Shares of the No. 2 drug-store chain jumped almost 3% in the wake of the earnings beat.
Walgreen said it earned $966 million, or 75 cents a share, last quarter, compared with a profit of $816 million, or 60 cents a share, a year earlier. Excluding one-time items, it earned 81 cents a share, besting consensus calls from analysts by a penny.
However, revenue jumped 16.3% to $30.71 billion, barely missing the Street’s view of $30.96 billion.
CVS pleased shareholders by raising its guidance, projecting non-GAAP EPS of $3.32 to $3.38, up from $3.23 to $3.33 previously. The midpoint of the new range, $3.35, would beat estimates by two pennies. Management also backed its call for 2012 free cash flow of $4.6 billion to $4.9 billion.
CVS, which is also a pharmacy benefits manager, said second-quarter results were boosted by a 28.2% leap in pharmacy services revenue to $18.4 billion.
CVS alluded to the trouble at Walgreen, which only recently resolved a dispute with pharmacy benefits manager Express Scripts (ESRX). The lack of a deal caused Walgreen’s sales to slump, apparently to the benefit of rival CVS.

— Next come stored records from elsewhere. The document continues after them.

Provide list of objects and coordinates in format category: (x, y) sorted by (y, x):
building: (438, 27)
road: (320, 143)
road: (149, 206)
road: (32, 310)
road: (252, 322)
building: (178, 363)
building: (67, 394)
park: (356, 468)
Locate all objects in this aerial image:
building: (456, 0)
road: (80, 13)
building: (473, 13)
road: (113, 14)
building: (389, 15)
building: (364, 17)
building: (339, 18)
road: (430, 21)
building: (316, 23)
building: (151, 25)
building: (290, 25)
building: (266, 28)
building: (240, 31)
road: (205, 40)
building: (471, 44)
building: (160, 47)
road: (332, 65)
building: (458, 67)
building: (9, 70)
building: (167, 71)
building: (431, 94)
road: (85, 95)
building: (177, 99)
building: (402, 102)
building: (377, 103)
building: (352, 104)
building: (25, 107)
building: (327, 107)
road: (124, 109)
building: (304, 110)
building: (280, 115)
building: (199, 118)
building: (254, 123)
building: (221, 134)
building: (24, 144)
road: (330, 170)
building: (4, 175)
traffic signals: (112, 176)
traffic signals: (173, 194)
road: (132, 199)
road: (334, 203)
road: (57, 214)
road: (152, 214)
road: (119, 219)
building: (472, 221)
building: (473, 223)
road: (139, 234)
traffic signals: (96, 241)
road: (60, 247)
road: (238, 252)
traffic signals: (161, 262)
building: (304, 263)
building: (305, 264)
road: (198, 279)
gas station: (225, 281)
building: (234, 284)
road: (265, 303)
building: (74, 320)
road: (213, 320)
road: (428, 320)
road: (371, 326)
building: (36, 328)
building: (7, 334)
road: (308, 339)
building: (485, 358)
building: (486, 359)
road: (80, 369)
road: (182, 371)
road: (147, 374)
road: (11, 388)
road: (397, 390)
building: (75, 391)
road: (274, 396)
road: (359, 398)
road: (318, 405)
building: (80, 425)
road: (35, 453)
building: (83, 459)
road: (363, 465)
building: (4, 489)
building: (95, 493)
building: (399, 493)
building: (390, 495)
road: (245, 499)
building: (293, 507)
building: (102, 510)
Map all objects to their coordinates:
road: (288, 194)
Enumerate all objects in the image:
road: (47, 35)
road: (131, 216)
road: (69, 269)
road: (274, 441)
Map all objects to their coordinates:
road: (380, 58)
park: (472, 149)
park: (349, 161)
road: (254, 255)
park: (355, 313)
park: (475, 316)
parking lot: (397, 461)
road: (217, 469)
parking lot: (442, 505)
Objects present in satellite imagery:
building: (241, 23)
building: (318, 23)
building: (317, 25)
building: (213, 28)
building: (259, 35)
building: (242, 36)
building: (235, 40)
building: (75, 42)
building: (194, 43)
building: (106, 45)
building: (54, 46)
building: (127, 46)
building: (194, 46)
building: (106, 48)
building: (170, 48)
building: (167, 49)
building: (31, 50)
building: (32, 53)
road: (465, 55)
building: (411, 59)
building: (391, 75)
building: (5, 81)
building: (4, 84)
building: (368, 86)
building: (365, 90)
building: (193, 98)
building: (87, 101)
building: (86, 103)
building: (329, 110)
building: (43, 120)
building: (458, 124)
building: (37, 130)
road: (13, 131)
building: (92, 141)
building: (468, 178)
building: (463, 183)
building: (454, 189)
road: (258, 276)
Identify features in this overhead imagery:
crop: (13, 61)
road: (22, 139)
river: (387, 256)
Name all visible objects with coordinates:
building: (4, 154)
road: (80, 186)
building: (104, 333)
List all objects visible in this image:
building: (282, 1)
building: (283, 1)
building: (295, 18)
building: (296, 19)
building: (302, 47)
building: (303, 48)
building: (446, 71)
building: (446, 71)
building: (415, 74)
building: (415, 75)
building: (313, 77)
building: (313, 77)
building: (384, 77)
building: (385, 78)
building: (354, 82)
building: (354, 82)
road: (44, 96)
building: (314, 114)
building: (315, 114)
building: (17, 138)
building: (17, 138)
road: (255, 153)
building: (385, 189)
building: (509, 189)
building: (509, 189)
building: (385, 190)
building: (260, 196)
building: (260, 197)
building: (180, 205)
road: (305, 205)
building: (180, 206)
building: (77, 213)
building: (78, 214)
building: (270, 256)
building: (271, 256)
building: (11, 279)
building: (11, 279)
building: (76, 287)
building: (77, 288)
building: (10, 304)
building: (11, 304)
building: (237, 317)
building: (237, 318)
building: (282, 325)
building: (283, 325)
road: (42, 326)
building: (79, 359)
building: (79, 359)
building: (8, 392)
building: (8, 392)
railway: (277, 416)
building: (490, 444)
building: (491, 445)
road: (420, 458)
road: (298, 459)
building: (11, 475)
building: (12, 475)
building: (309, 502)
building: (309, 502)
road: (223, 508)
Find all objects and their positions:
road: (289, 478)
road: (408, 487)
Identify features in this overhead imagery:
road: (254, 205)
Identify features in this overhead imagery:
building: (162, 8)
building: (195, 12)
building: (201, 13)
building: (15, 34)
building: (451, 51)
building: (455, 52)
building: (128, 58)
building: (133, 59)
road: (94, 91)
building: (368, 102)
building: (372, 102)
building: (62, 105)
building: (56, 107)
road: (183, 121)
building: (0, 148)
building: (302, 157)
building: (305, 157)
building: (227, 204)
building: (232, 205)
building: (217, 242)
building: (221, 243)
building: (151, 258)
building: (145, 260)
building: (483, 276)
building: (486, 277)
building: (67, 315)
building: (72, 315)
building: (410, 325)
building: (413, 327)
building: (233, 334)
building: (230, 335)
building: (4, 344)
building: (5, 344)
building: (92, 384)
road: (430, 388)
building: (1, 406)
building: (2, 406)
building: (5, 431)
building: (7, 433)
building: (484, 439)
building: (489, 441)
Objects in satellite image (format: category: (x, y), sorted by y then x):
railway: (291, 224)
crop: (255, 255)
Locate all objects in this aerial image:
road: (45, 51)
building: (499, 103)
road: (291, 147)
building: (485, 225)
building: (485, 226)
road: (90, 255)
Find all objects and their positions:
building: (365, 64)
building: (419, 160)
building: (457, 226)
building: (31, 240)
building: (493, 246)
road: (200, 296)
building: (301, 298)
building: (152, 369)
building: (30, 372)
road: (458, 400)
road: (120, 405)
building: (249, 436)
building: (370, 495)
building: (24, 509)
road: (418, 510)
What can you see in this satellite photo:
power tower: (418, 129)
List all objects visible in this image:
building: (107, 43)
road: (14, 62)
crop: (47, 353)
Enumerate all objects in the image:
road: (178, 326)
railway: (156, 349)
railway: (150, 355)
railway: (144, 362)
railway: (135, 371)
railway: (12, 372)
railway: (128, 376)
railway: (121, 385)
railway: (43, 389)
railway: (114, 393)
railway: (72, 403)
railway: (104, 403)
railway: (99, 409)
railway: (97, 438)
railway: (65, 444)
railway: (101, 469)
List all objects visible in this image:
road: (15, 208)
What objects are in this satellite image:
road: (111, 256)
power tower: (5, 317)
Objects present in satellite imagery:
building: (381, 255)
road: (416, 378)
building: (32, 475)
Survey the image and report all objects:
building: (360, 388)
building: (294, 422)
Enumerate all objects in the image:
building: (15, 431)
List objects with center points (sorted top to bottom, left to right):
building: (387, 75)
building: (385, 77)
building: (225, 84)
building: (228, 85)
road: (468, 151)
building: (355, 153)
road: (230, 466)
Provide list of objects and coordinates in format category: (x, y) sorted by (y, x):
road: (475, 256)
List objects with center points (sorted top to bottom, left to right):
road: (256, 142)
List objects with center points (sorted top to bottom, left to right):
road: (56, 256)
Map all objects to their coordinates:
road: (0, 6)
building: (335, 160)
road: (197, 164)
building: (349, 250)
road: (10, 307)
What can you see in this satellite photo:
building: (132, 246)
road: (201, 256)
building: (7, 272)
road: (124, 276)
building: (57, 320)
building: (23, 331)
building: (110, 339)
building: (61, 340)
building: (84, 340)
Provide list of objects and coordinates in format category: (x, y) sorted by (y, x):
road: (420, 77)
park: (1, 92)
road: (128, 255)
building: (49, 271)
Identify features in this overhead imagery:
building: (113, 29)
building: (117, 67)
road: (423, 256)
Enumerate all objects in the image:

Second-quarter retail pharmacy sales rose 5.6%, CVS said.
“Our retail business continued to benefit from the market disruption caused by the contractual impasse between two of our competitors, and we have detailed plans in place to maximize retention following their mid-September resolution,” CEO Larry Merlo said in a statement.
Shares of Woonsocket, R.I.-based CVS jumped 2.9% to $46.20 ahead of Tuesday’s open, putting them on pace to extend their 2012 rally of 10%.